From TMS570LC4357: TMS570LC4357 FreeRTOS Porting to FreeRTOS V11.1.0 - Arm-based microcontrollers forum - Arm-based microcontrollers - TI E2E support forums

Thank you and best regards

If the issue is that a write to a cache line “is not seen” by the scheduler, then the system must be in a multi-core mode, as a single core can’t “not see” the change in the cache line. That, or the problem is the AI you are asking doesn’t understand what is actually happening (as is normal for them) and is just answering about the more general most likely cause of something like this without knowing the details.

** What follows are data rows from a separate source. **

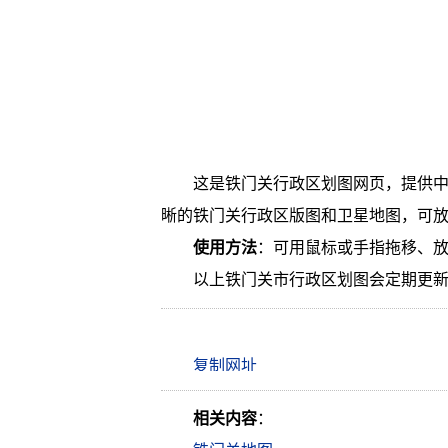
这是铁门关行政区划图网页，提供
晰的铁门关行政区版图和卫星地图，可
使用方法
：可用鼠标或手指拖移、
以上铁门关市行政区划图会定期更
相关内容
：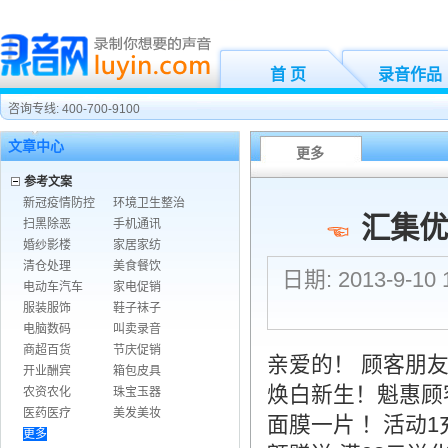
首 页
录音作品
咨询专线: 400-700-9100
文章中心
更多
参考文案
新冠疫情防控
环境卫生整治
汇集优
扫黑除恶
手机通讯
婚纱影楼
家居家纺
清仓处理
美食餐饮
日期: 2013-9-1
电动车汽车
家电促销
服装服饰
鞋子袜子
电脑数码
叫卖录音
商超百货
节庆促销
亲爱的！ 顾客朋友
开业酬宾
箱包皮具
焕白新生！魁惠顾
农资农化
珠宝玉器
医药医疗
美发美妆
面膜一片 ！活动1充
更多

@richard-damon, Looking at the port files they shared, they are not using SMP. Given that, the only possibility I can think of is that the cache is being disabled for a memory region without first flushing it, causing cached values to be lost. I have encountered this before once when MPU settings for a memory region were marking it as non-cacheable, which resulted in values in that region being lost when the task was switched in.

Indeed. As mentioned before we are not using SMP.
We have the following memory setup:

/* RAM */
STACKS : origin = 0x08000000
length = 0x1800
KERNEL_DATA : origin = 0x08001800
length = 0xB000
RAM : origin = 0x0800C800
length = 0x71800
SHARED_RAM : origin = 0x0807E000
length = 0x2000

in vPortStoreTaskMPUSettings() we set the Stacks and KERNEL_DATA to normal outer and inner write-back, write allocate and non shared and privileged. The rest is just normal outer and inner write-back, write allocate and non shared.
The last region is set to normal outer and inner non-cachable and shared

These region configurations do not seem correct. MPU regions are must strictly adhere to power-of-two sizes and be aligned to their region size.